Post
Topic
Board Trading Discussion
Re: "The rule of 90." Have you heard of it in trading?
by
shield132
on 15/02/2025, 08:48:24 UTC
The rule of 90 or 90% rule is a gloomy statistics that was suppose to serve as a reminder or caution newbies traders. The rule states that "90% of traders lose 90% of their funds in their first 90 days of trading."

Do you believe that? I hope this caution new traders that are opportune to read it.

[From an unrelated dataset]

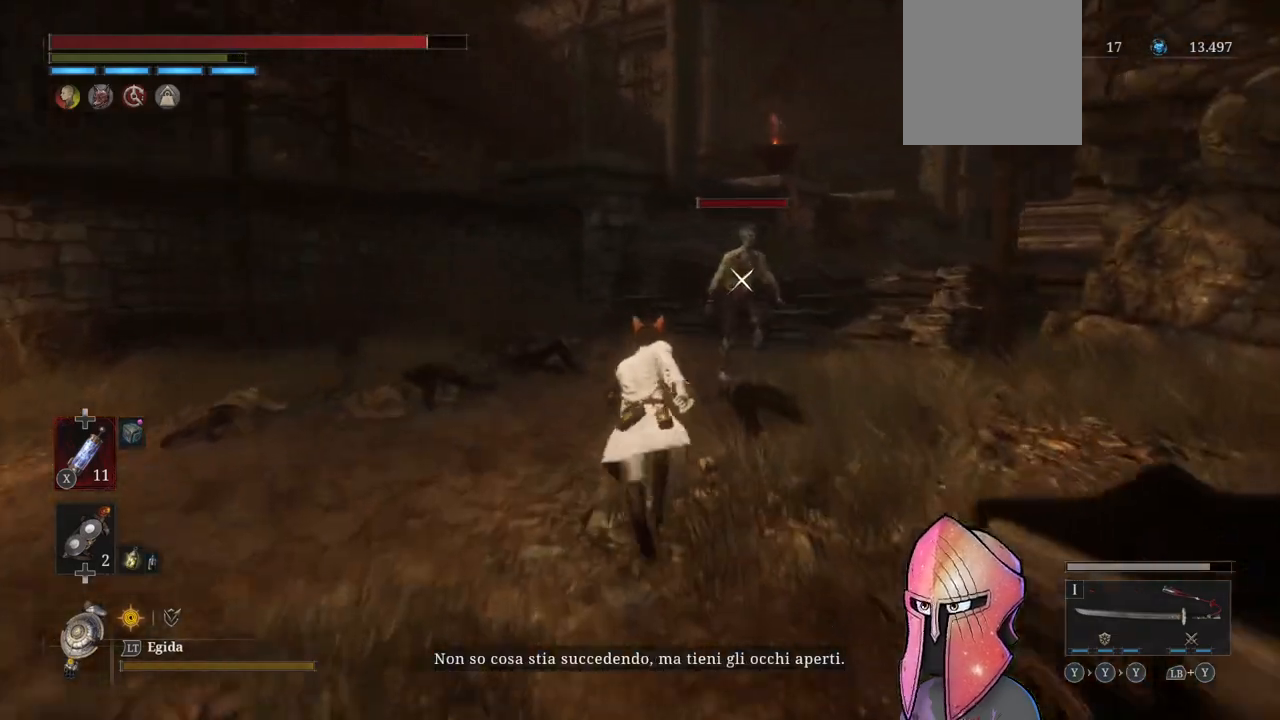
{"buttons": ["R1"], "left_stick": "up", "right_stick": "center", "events": [[450, "R1", "down"], [500, "B", "up"]]}
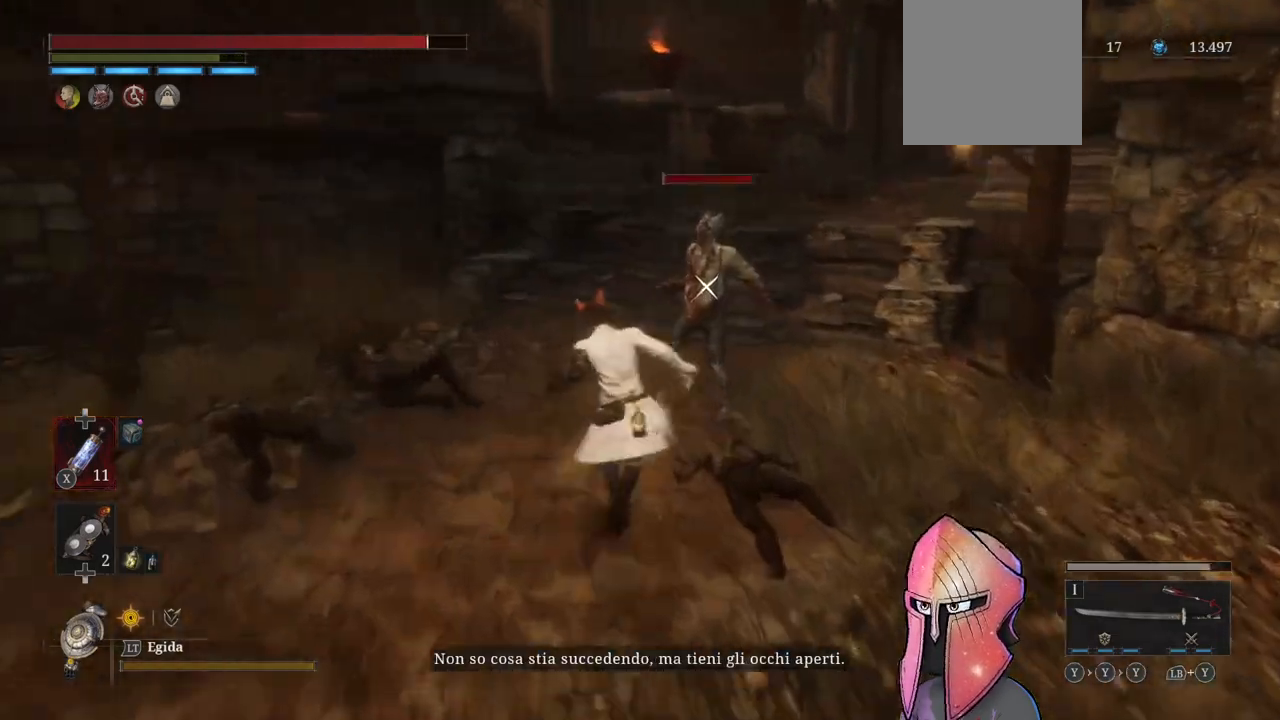
{"buttons": ["R1"], "left_stick": "center", "right_stick": "center", "events": [[33, "left_stick", "center"], [50, "R1", "up"], [83, "R1", "down"], [167, "R1", "up"], [233, "R1", "down"], [300, "R1", "up"], [350, "R1", "down"], [433, "R1", "up"], [483, "R1", "down"]]}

Useful piece: https://trendspider.com/learning-center/the-rule-of-90/
I've never seen or read about this rule before but I'm sure that this rule is wrong. More than 90% of traders lose more than 90% of their funds in less than 90 days. Jokes aside, this is a very interesting rule that's based on real-life statistics. That rule is true and I can confirm that from my experience. I've gained lots of money by holding coins. Once I started trading, I gained huge profits but it was mostly because the market was in the bull run but soon a bad accident happened and I lost up to 50% of my money in a few months. It didn't happen in 90 days in my case but it happened in the 6 months time and I learnt a lot from my mistakes. Since then, I decided to focus on holding instead of trading every day. Now I trade once a year or two years and I feel more peaceful and I'm more profitable.